Jovi De Croock
Software Engineer
GraphQL Persisted Operations
In GraphQL there's an infinite amount of possible operations that you can create and send to your server, this introduces a few concerns:
- API Abuse (depth, breath, ... of operations)
- Carrying over wisdom from REST/... becomes hard
In REST we have a finite set of operations which yields an isolated result, i.e. if I
ask for a GET /todo/1
I will know that I will get 1 todo or a 404 back from the server.
In the above we are saying that GraphQL has an unlimited amount of paths and the paths
that will be asked for aren't predictable.
This however already has a solution in GraphQL, the core principle of this approach is that instead of sending our stringified GraphQL document over the wire we'll send a hash of the GraphQL document, our server will take this hash and know that it's dealing with a certain document. In Relay we call this Persisted Queries and in Apollo we have a similar principle in Automatic Persisted Queries (APQ).
The differences between APQ and Persisted Queries start in how this contract is established, in Relay we'll let the compiler do the work. The compiler will go through all the documents it can find and create md5 hashes out of them. This will give you a mapping that can be used on both the server and client so the client knows what hash to send and the server so it knows what the hash means. This is ultimately very locked down as now external people can't abuse your API as they would need the MD5 hash and would only be able to run those operations.

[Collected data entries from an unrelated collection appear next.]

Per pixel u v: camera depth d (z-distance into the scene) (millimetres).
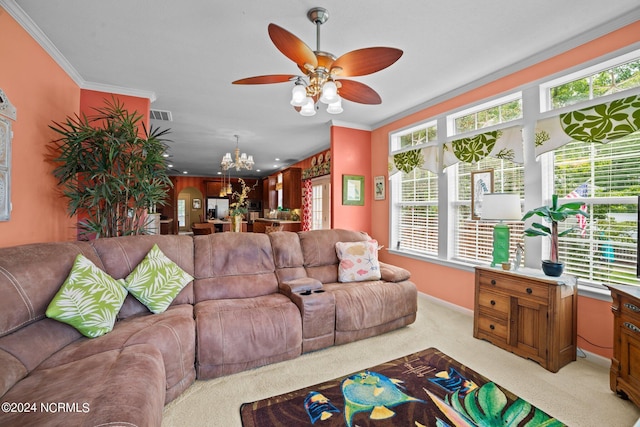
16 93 2072
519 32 2264
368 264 3105
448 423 1610
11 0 1895
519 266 2596
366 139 4812
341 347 2500
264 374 2078
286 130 5078
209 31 2246
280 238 3043
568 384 1967
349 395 1850
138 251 2301
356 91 2199
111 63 2736
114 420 990
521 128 2750
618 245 2223
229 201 12055
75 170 2578
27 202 2221
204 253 2623
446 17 2082
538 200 2633
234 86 3244
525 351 2287
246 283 2637
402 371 2125
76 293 1680
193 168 10031
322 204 6309
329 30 2232
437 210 3758
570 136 2391
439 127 3613
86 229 2713
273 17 2078
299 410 1715
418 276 3969
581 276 2426
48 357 1444
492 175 3080
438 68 2846
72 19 2094
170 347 1743
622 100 2121
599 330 2254
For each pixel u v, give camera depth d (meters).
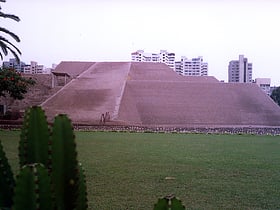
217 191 6.19
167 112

With Automatic Persisted Queries we are dealing with a handshake protocol, there is no compilation/... going on.
The document gets hashed at runtime, when the server receives the request it will check whether it knows
what the hash means and when it doesn't it will send a specific error message PersistedQueryNotFound
when
the client receives this as a response it will send the stringified GraphQL document alongside the hash
and the server can learn the association that way.

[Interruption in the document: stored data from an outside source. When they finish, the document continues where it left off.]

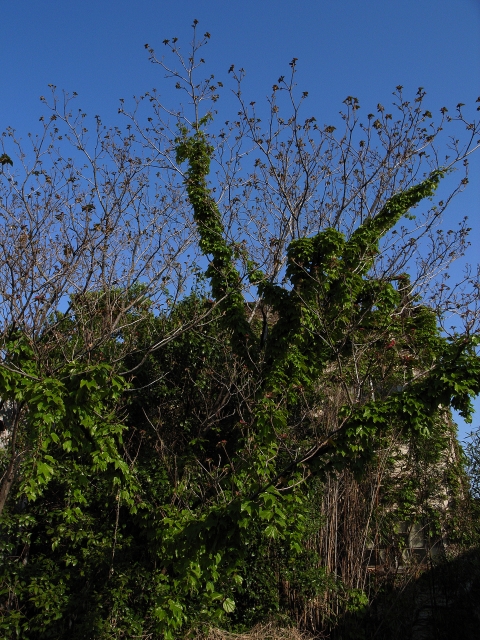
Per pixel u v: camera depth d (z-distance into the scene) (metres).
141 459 11.62
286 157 12.41
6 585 9.70
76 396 6.95
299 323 9.98
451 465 12.90
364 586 11.43
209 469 11.59
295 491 8.40
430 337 10.98
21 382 6.92
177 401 12.56
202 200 10.95
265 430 9.11
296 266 10.00
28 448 7.80
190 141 11.55
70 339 8.89
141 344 12.09
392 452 12.30
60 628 9.47
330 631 10.88
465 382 7.50
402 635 11.16
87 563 10.14
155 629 8.71
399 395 7.95
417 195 11.23
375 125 12.30
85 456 10.85
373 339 10.13
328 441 8.02
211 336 12.56
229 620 10.61
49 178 8.77
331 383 11.50
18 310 7.30
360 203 12.30
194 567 7.86
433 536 12.51
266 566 11.20
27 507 10.78
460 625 11.36
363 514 11.69
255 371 10.57
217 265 10.85
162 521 8.79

The Automatic part trades off the "locking down your API" part for convenience, we are not locking down our API to a set of paths that we can expect. However sending the hashes is still a lot better for both Caching as well as just general lower request payload sizes.
Persisted operations in practice
We have seen that Relay can do this for us but so can urql
and GraphQL-Yoga
, let's take a look how
we can do this with this stack:
Let's start on the client, we'll use urql
with the @urql/exchange-persisted-operations
npm i --save urql graphql @urql/exchange-persisted
npm i --save-dev @graphql-codegen/cli
we will add a configuration for graphql-codegen
import { CodegenConfig } from '@graphql-codegen/cli'
const config: CodegenConfig = {
schema: 'YOUR_GRAPHQL_ENDPOINT',
documents: ['./**/*.{ts,tsx}'],
ignoreNoDocuments: true,
generates: {
'./gql/': {
preset: 'client',
plugins: [],
presetConfig: {
persistedDocuments: true,
},
},
},
}
export default config
This will make it so that our front-end outputs a persisted-documents.json
file
which maps a hash to the respective operation. Additionally the operations it generates
for our front-end will have a pre-computed hash, this gets us a lot closer to the Relay workflow.
For our urql configuration we'll need to replace the default fetchExchange
with the one to
support persisted-operations.
urql is very extensible, even the cache is an exchange which is their kind of plugin
import { createClient, cacheExchange } from '@urql/core'
import { persistedExchange } from '@urql/exchange-persisted'
const client = new createClient({
url: 'YOUR_GRAPHQL_ENDPOINT',
exchanges: [
cacheExchange,
persistedExchange({
// We want to use GET so we can optimise for caching/...
preferGetForPersistedQueries: true,
// We don't want to use the automatic type
enforcePersistedQueries: true,
// We want all our operations to be a persisted operation
enableForMutation: true,
generateHash: (_, document) => {
// we need to return a promise, GraphQL Code Generator
// will have added this as a property to the document.
return Promise.resolve(document.__meta__.hash)
},
}),
],
})
Now urql knows what hashes to send and that it has to send all operations as persisted. All that's left now is to make our GraphQL Server accept these as well.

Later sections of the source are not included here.